━━ Material for the task

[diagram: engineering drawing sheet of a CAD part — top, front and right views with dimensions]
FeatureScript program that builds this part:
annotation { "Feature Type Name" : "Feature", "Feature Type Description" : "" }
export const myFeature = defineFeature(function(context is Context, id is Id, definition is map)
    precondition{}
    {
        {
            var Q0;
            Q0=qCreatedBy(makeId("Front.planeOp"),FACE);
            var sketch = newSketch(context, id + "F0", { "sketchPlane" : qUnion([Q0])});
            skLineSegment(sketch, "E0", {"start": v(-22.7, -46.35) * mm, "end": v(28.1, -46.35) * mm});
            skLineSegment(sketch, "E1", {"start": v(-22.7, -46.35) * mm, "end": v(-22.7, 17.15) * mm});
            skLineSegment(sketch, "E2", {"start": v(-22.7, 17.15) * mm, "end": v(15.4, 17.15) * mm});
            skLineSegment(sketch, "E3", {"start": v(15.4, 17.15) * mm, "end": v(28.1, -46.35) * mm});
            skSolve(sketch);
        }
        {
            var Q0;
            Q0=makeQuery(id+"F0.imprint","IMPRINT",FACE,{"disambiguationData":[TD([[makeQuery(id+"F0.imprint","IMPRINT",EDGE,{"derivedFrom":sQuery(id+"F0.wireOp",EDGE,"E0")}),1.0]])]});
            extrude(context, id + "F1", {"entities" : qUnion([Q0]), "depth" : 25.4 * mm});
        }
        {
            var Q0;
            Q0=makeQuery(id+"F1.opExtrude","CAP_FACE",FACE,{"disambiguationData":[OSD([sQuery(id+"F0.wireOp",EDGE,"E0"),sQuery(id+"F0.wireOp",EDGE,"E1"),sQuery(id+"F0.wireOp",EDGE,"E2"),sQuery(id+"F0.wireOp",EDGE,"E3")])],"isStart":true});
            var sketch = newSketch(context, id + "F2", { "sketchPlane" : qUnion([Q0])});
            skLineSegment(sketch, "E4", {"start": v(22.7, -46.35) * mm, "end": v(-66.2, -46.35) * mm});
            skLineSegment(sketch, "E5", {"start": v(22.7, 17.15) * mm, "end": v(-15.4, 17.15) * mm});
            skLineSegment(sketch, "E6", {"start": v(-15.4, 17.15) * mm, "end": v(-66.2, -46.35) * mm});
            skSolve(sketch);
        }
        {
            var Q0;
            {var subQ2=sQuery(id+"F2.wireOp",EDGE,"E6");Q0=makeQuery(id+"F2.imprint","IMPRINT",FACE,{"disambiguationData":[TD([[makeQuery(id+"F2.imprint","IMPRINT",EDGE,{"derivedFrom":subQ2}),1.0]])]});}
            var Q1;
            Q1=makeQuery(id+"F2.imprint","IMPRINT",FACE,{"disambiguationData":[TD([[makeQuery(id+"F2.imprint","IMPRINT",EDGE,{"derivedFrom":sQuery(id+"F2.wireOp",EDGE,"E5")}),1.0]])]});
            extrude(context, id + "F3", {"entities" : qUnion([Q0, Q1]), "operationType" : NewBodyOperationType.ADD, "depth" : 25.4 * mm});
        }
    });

━━━━
━━ Material for the task

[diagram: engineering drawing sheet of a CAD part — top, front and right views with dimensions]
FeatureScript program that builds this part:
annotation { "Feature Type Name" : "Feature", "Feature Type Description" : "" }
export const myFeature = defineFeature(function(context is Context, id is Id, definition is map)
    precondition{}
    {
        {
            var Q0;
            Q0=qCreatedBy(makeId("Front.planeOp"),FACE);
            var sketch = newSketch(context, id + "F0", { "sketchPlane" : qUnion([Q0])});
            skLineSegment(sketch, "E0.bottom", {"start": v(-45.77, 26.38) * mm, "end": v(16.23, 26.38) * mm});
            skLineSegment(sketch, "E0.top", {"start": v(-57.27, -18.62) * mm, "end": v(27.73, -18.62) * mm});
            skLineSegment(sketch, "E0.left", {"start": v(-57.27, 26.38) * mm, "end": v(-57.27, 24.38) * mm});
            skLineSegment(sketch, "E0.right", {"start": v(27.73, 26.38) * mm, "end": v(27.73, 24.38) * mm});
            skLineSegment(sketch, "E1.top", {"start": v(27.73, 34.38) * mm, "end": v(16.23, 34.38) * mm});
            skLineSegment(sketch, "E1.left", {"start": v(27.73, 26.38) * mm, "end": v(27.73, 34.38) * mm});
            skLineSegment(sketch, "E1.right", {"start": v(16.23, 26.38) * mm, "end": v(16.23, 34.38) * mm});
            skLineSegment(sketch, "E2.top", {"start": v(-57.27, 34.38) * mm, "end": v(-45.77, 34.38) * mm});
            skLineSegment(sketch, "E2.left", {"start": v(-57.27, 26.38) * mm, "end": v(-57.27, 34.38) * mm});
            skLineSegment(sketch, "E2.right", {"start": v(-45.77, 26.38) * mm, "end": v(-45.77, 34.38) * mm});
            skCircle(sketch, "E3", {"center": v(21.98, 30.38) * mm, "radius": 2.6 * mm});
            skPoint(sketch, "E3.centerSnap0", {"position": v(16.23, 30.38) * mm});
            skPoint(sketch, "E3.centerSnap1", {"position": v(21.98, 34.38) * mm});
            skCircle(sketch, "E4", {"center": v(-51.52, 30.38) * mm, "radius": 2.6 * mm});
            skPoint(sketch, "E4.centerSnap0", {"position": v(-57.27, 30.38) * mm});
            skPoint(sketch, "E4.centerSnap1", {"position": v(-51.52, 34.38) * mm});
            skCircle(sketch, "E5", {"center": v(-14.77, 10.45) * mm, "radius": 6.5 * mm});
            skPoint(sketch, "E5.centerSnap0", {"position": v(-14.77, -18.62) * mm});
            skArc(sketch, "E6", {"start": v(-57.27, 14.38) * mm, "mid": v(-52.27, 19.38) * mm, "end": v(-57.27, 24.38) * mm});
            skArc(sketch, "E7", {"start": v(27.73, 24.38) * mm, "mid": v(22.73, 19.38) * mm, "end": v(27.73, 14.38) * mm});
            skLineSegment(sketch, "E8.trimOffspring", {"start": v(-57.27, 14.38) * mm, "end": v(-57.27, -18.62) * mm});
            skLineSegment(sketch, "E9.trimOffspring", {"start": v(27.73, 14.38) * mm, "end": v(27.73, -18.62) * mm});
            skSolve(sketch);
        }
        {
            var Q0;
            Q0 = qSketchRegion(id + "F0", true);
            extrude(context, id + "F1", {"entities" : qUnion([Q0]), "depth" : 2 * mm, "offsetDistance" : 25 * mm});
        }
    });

━━━━
━━ Material for the task

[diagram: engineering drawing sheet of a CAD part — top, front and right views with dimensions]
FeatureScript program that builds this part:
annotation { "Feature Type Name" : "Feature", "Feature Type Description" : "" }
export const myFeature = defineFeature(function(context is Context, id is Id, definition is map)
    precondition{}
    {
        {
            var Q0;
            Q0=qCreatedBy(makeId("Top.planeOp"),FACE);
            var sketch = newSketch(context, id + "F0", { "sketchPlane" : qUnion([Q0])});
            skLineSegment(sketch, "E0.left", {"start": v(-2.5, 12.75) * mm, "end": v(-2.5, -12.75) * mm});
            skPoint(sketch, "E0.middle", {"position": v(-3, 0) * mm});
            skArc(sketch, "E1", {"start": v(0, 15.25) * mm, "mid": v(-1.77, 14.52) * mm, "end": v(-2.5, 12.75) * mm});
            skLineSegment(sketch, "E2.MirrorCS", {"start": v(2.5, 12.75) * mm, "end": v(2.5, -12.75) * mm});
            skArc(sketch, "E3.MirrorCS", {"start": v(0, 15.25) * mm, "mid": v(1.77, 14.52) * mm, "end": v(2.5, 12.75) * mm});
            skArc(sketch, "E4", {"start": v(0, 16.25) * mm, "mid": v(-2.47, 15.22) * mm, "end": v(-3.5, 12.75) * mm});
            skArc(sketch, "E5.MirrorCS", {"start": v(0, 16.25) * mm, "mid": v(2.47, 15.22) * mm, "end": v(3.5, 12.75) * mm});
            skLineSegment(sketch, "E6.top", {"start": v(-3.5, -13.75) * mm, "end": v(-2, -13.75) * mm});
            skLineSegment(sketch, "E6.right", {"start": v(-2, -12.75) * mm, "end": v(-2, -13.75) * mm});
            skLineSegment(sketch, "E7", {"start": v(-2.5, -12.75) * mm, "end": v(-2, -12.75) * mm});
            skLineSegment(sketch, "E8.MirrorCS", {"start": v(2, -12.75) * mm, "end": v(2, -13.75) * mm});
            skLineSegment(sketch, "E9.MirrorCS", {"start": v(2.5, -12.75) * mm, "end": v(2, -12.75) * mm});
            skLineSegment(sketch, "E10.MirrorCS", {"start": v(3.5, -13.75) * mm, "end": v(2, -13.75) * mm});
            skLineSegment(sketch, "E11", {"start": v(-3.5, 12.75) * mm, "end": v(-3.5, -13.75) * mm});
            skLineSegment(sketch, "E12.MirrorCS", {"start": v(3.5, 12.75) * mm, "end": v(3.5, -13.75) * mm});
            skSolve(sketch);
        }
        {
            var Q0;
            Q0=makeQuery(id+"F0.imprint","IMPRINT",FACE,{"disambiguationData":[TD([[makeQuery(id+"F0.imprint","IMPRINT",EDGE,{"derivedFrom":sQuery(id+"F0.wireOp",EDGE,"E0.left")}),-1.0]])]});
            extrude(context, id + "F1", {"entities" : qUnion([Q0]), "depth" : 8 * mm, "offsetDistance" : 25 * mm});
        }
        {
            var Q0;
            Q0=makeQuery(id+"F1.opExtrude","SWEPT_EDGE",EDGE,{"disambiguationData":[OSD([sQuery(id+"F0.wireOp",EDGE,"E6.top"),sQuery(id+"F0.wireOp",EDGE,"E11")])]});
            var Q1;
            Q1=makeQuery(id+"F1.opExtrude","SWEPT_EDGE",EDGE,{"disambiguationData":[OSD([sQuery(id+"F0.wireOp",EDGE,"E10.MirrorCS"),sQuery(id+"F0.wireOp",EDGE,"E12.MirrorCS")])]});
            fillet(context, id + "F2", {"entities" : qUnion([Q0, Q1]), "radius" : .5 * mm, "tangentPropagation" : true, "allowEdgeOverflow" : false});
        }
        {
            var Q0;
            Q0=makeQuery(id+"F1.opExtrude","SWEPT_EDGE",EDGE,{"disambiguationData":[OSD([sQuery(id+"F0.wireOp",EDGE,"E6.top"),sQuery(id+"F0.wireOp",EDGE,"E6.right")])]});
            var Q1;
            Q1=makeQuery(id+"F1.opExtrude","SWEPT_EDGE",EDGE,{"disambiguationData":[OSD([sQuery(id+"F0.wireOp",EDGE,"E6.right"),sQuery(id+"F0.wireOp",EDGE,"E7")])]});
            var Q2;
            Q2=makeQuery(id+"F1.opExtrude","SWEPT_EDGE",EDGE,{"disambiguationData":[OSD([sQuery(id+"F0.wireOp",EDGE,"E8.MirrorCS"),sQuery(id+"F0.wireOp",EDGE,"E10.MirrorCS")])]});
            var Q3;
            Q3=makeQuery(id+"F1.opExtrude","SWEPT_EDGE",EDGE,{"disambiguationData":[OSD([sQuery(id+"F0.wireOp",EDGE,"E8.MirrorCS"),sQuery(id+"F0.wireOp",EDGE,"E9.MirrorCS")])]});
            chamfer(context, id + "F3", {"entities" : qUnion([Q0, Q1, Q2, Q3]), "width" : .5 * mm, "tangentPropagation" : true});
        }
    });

━━━━

(What the exercise asks): Please count the lines in the records above that contain the string "true", and give only the number.

(Response to the task): 4